My answer gives way to a moment of silence, and Luis nods. I start to relax, assuming that he’s receptive to my answer. The feeling fizzles out when his lips turn up on the corner.
He huffs out a laugh. “I can’t even pretend like I’m agreeing with you. I’m still not taking your money,” he admits.
I roll my eyes, tugging my hand from his to cross my arms again. “Over my dead body.”
Luis grins, leaning back on one hand over the top of my legs. “Now that feels dramatic.”
“Says the man who just made a speech about friendships not being transactional,” I shoot back, blinking incredulously. Still, my own smile widens at his amusement.
He lets out a low chuckle, tongue scraping against his top teeth. The hand he isn’t leaning on moves—quick and precise, to latch onto the top of my knee and squeeze just enough to make me jerk.
I yelp, fingers curling around his wrist instantly. “Luis!”

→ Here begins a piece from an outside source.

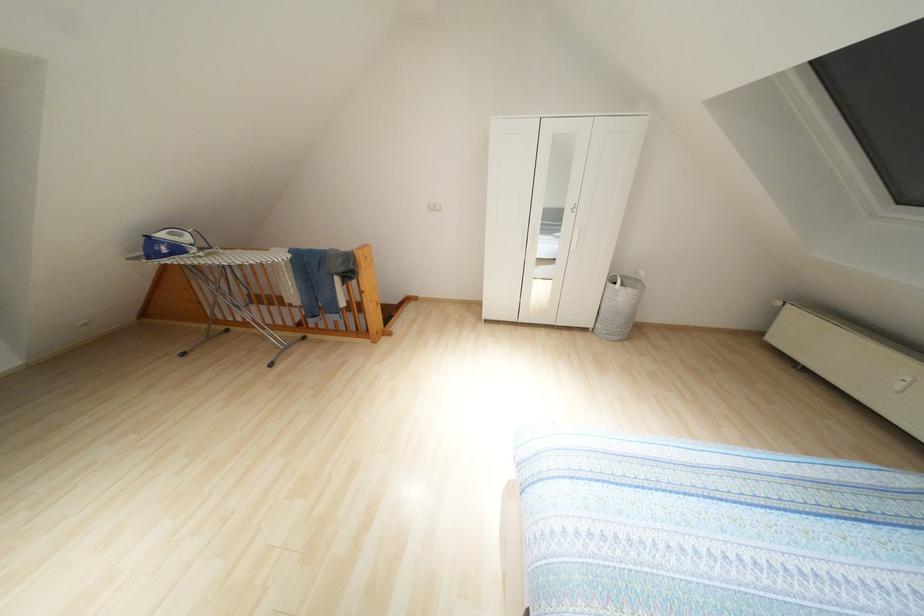
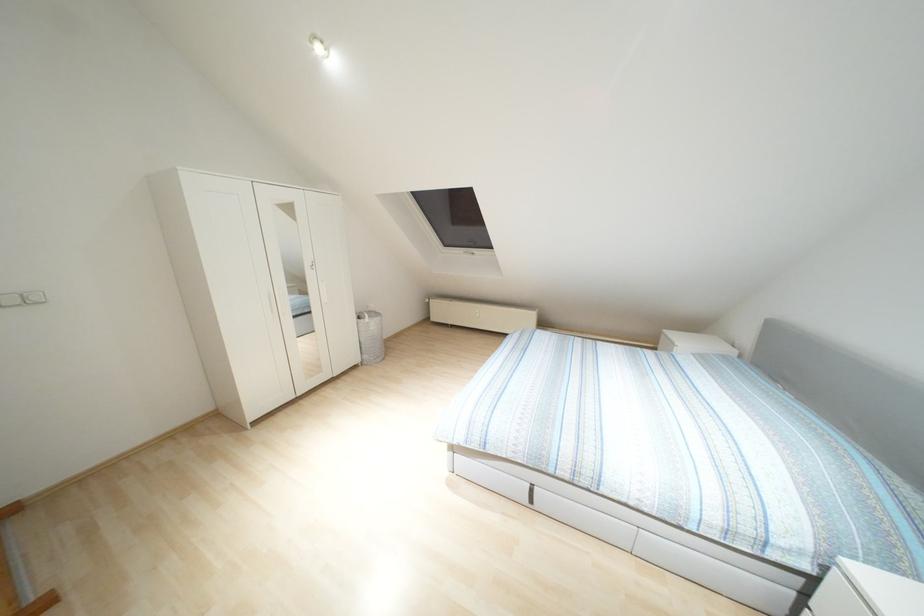
Question: The camera is either moving clockwise (left) or counter-clockwise (right) around the object. The first image is from the beginning of the video and the second image is from the end. Is the camera moving left or right when shooting the video?

Choices:
 (A) Left
 (B) Right

Answer: (A)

His smirk grows, full of unrepentant delight. “Oh, so you do have some nerves left under all that ice.”
My fingers tense around his wrist in return and glare at him, even as a reluctant laugh bubbles up in my throat. His grip loosens. “That was uncalled for.”

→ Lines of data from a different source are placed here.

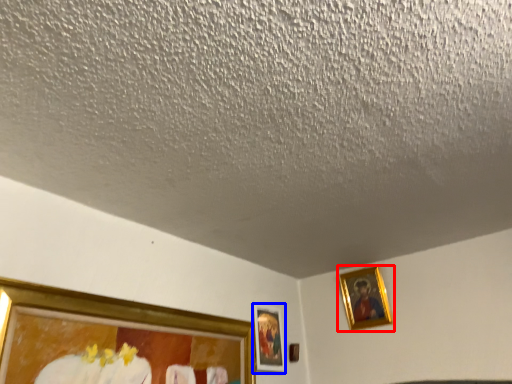
Question: Which object appears farthest to the camera in this image, picture frame (highlighted by a red box) or picture frame (highlighted by a blue box)?

Choices:
 (A) picture frame
 (B) picture frame

Answer: (A)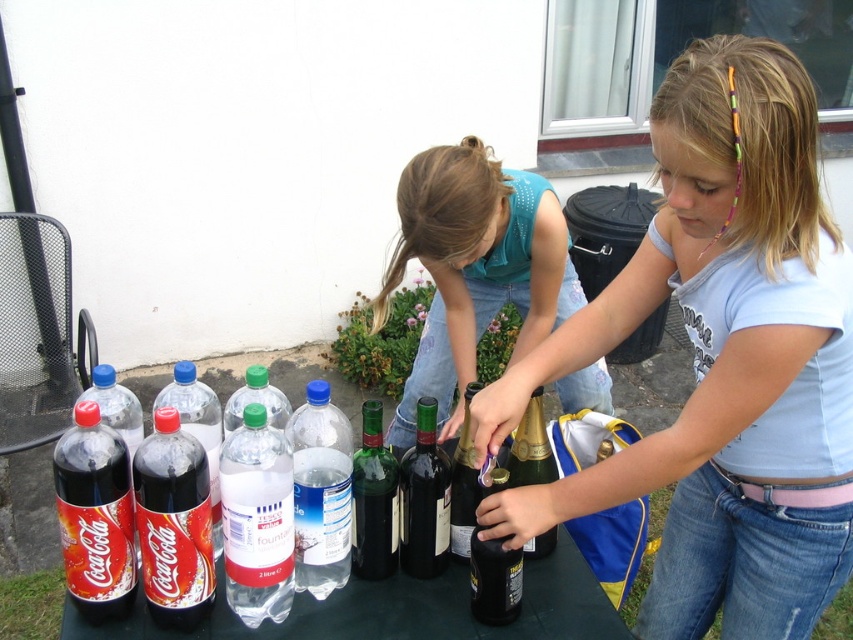
Does teal fabric shirt at center have a smaller size compared to gold foil champagne at center?

No, teal fabric shirt at center is not smaller than gold foil champagne at center.

Which of these two, teal fabric shirt at center or gold foil champagne at center, stands shorter?

gold foil champagne at center

I want to click on teal fabric shirt at center, so click(x=474, y=268).

At what (x,y) coordinates should I click in order to perform the action: click on teal fabric shirt at center. Please return your answer as a coordinate pair (x, y). Image resolution: width=853 pixels, height=640 pixels. Looking at the image, I should click on (474, 268).

Does teal fabric shirt at center have a greater height compared to matte glass coca-cola bottle at lower left?

Yes, teal fabric shirt at center is taller than matte glass coca-cola bottle at lower left.

Is the position of teal fabric shirt at center more distant than that of matte glass coca-cola bottle at lower left?

Yes, teal fabric shirt at center is further from the viewer.

Measure the distance between point (479, 317) and camera.

Point (479, 317) and camera are 2.20 meters apart from each other.

Locate an element on the screen. teal fabric shirt at center is located at coordinates (474, 268).

Between coca-cola glass bottle at lower left and matte black soda bottle at lower left, which one is positioned higher?

matte black soda bottle at lower left

Is coca-cola glass bottle at lower left further to the viewer compared to matte black soda bottle at lower left?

Luis lifts a shoulder in a half-shrug. “So is trying to bribe me.”
There’s no stopping the long exhale I release while I search for the words to tell him it isn’t a bribe, but they on my tongue when I look back up.

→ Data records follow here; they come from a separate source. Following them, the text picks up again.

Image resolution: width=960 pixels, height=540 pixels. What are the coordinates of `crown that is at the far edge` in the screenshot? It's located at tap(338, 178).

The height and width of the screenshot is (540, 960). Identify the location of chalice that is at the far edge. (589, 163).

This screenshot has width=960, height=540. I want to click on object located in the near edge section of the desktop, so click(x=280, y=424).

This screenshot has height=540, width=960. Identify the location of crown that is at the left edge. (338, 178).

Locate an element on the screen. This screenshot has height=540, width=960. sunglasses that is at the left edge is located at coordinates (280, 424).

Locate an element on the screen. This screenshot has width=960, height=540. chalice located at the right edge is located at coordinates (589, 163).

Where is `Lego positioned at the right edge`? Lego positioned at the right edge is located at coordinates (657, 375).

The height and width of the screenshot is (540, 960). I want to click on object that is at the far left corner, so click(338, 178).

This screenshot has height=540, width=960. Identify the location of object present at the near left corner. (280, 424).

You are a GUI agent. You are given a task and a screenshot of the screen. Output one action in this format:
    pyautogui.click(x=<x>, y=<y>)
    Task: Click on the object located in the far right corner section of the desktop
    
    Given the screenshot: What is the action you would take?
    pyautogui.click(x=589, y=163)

Luis is close enough that I can catch the faint scent of his spiced cologne and the subtle flex of his jaw, but he isn’t looking at me. He’s looking between us, where his hand still rests on my bare knee, my fingers encircling part of his wrist .
He lifts his gaze to mine. His eyes have shifted from teasing into something almost nervous. They track every feature of my face, studying it, as if seeing something for the first time and trying to decide if I see it, too.
My breath catches, and suddenly, I’m not in Alma anymore.
I can feel the air rearrange itself. Luis’s curls darken, taming themselves into something neater, more intentional.
His soft brown eyes deepen into pools of ink, framed by glasses and sharper features I know far too well.
I can almost hear Silas’s reassuring voice, low and smoky, as he tells me he wants me. Us.
I blink once, then again, harder this time. Silas’s face melts back into Luis’s, but the expression remains. Restraint of wanting to say something but holding it back.
The weight of Luis’s touch feels too warm. Too intimate.
Wrong .
“I—I think I’m going to start on dinner,” I blurt, pulling away from him. He flinches. “It’s my turn tonight, remember?” I add, though the words sound hollow.
Before he can respond, I’m crawling off the opposite side of the bed and across the room, putting as much distance between us as I can. My heart is pounding so hard that my body vibrates. I fumble with the handle. “I’ll, uh, let you know when it’s ready.”
And just like that, I’m gone. My feet move on instinct, carrying me down the hall and toward the stairs, but the distance doesn’t help. The pulse hammering in my ears is loud enough to drown out everything else.
Have I read this all wrong?
My thoughts scramble, desperate to land on something solid—any moment, any memory that hinted at more than friendship between us.
Even back when we were stuck together for nearly a week in that apartment in California years ago, there was nothing but mutual respect.
We left on good terms and an unspoken promise to have each other’s backs.
It wasn’t until this spring that our conversations started to feel deeper. But even then, it felt safe. Steady .
Did I miss something? Or did something change?
No—maybe I’m reading too much into this.
Maybe this has nothing to do with Luis at all, and I’m so wrecked from Silas that even the smallest gesture of affection feels like a betrayal.
Like accepting kindness from someone else means letting go of a man who probably doesn't even care if I’m alive anymore.
My stomach knots as I step into the kitchen, the bright afternoon light pooling in through the windows. I take a shaky breath, willing my hands to stop trembling.
Get it together.
No matter how many times I say it, the pressure in my chest doesn’t budge.